Steven LaRose said...

A “good-natured argument” is a dance.

I’d like to paraphrase and riff on how all things effect All Thing(s). I guess I see your point, or rather, I feel your point. That is my child-like understanding of true physics, one which I can only grasp in allegories and metaphors. I imagine the hologram which is supposedly made up of pieces, all of which contain information regarding the whole. Every bit of the painting in my closet is a part of the Universe. . . and even influencing the Universe. Even if I never show my closet painting to anyone it is making the Universe. Some would even go so far as to say that my painting (that you may never see) is even effecting other dimensions (I’ve just put down my first Robert Anton Wilson book).

There are, and will be, so many theories out there. Of course, I gravitate (pardon the pun) to the ones that I think I understand. String theory is like a fantastic religion that re-describes the “God is everywhere” phrase and seems very empowering to me. We are God, you, me, my closet and its hidden masterpiece. The whole she-bang is all there is. We better take care of it, etc.

Aristotle and Plato seem too rigid to apply to what we are talking about, even poetically. Gee-whiz, “concrete and absolute?” Underlying masterpiece blueprints? It just seems so simple. . . in its impossible way.

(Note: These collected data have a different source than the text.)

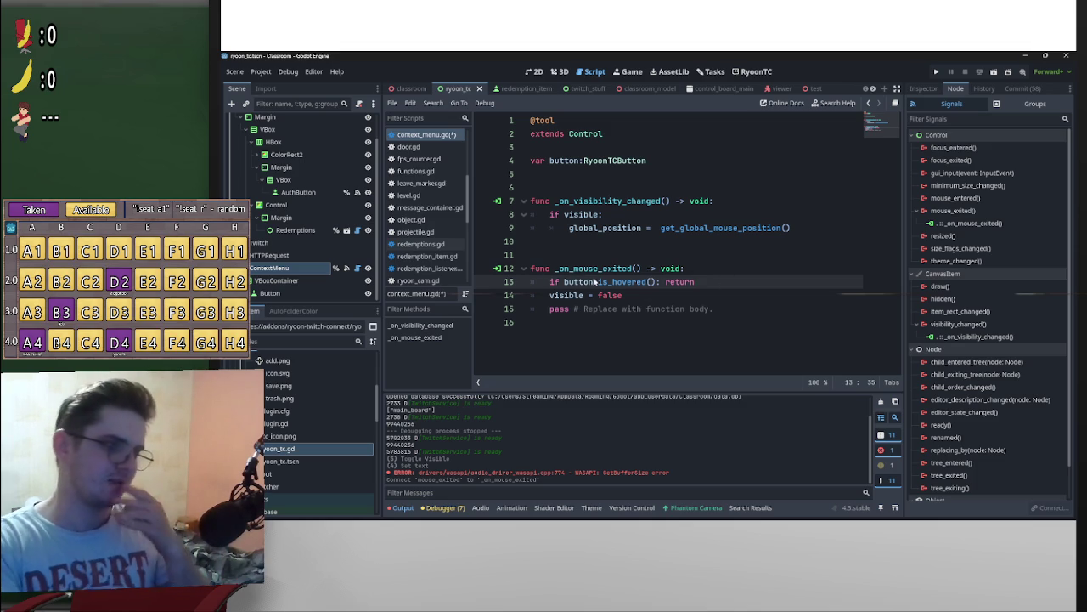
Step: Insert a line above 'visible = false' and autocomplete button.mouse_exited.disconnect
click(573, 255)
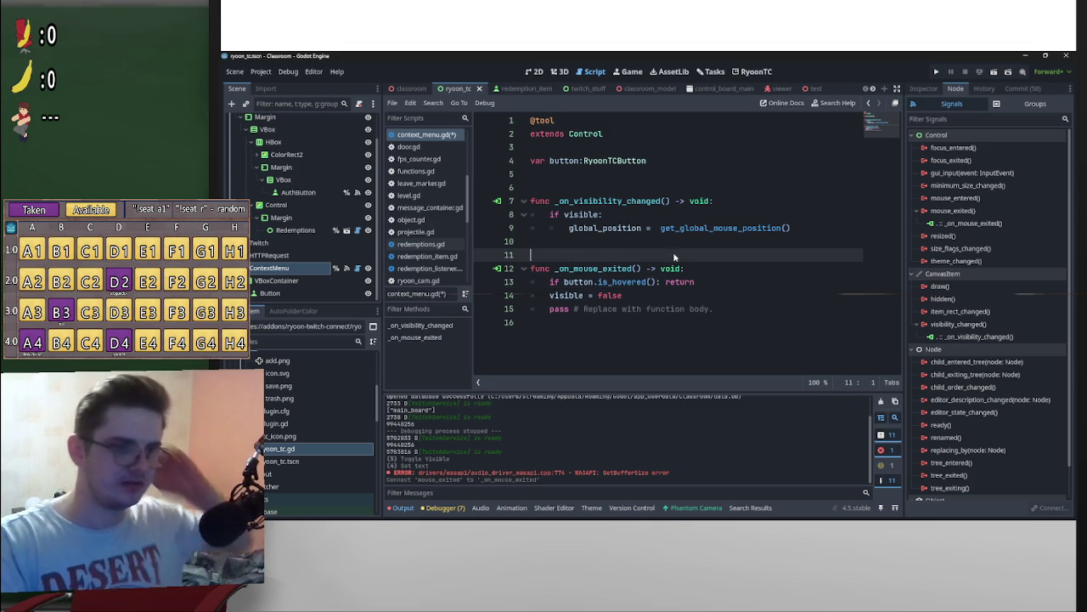
click(552, 297)
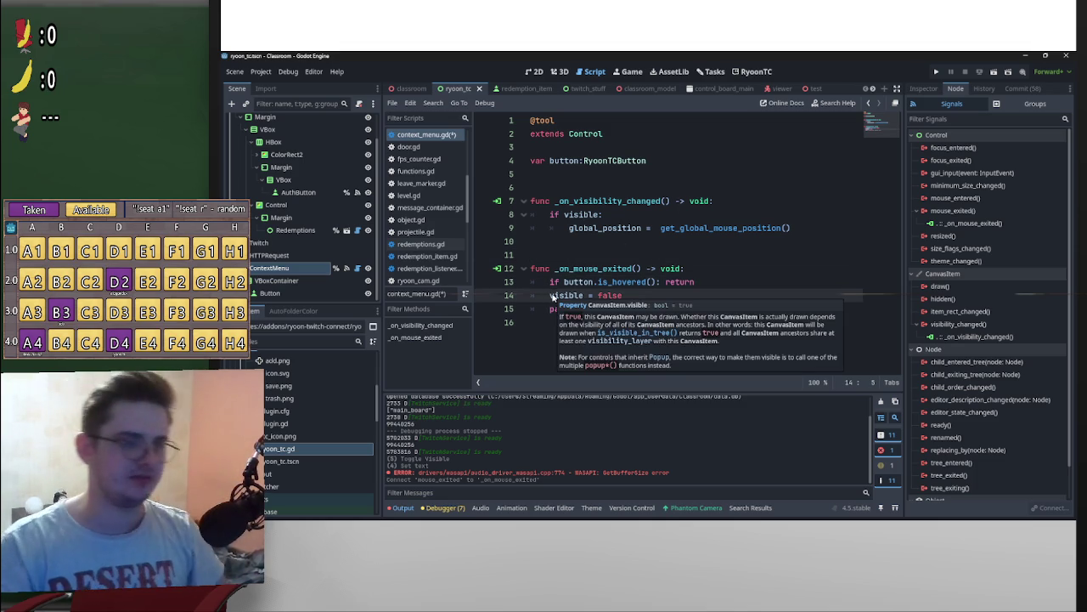
key(ctrl+shift+Return)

I love the “think of an apple” day in philosophy 101. Are we all thinking of the same apple? Etc. I do believe in an ultimate Ideal Truth Masterpiece Blueprint Thingy, but one that is mutable. Can that be? Is that why people hate post-modern thinking? The subjective relativism SEEMS like chaos, but isn’t it really an order that We are responsible for? We are the divine creator. We are the little vibrating particles (made up of little vibrating particles) that make up the masterpiece.

How does “altruism” fit in? Do you mean, that if one truly sees the world in a string theory religious way, one will consequently be more responsible for ones actions, and obviously do onto others etc. because we are all part of a seemingly deconstructed whole?

“It is a conception inherent to post-modernism that a piece of art is only a masterpiece if the collective view sees it as one”

Did I say that? I might amend it to not “a collective” view but a shared view. This would then allow art on a desert island. . . if there were two of us to witness the shells lining the path to the outhouse, otherwise, the shells become practical markers or maybe decoration, or therapy. My point being, I still think that a piece of Art can only be a Masterpiece if it experienced by more than one person. This then includes pointing out a uniquely shaped cloud to someone as (possibly) a form of Art. . . it can’t just sit in a closet.

Is it safe to say that 100,000,000,000 peoples accumulated perceptions didn’t make the world any flatter?

Thanks for stirrin’ my pot.

RichardTScott said...

Excellent, eloquent, and ephemeral. Thank you for your comments. Though I would love to respond to each and every point as I'm enjoying it thoroughly, I only have time at the moment to address one. But I think it relates to the thrust of the whole fairly well.


"Is it safe to say that 100,000,000,000 peoples accumulated perceptions didn’t make the world any flatter?"

Yes, but can one prove that the world wasn't flat until we decided that it was round?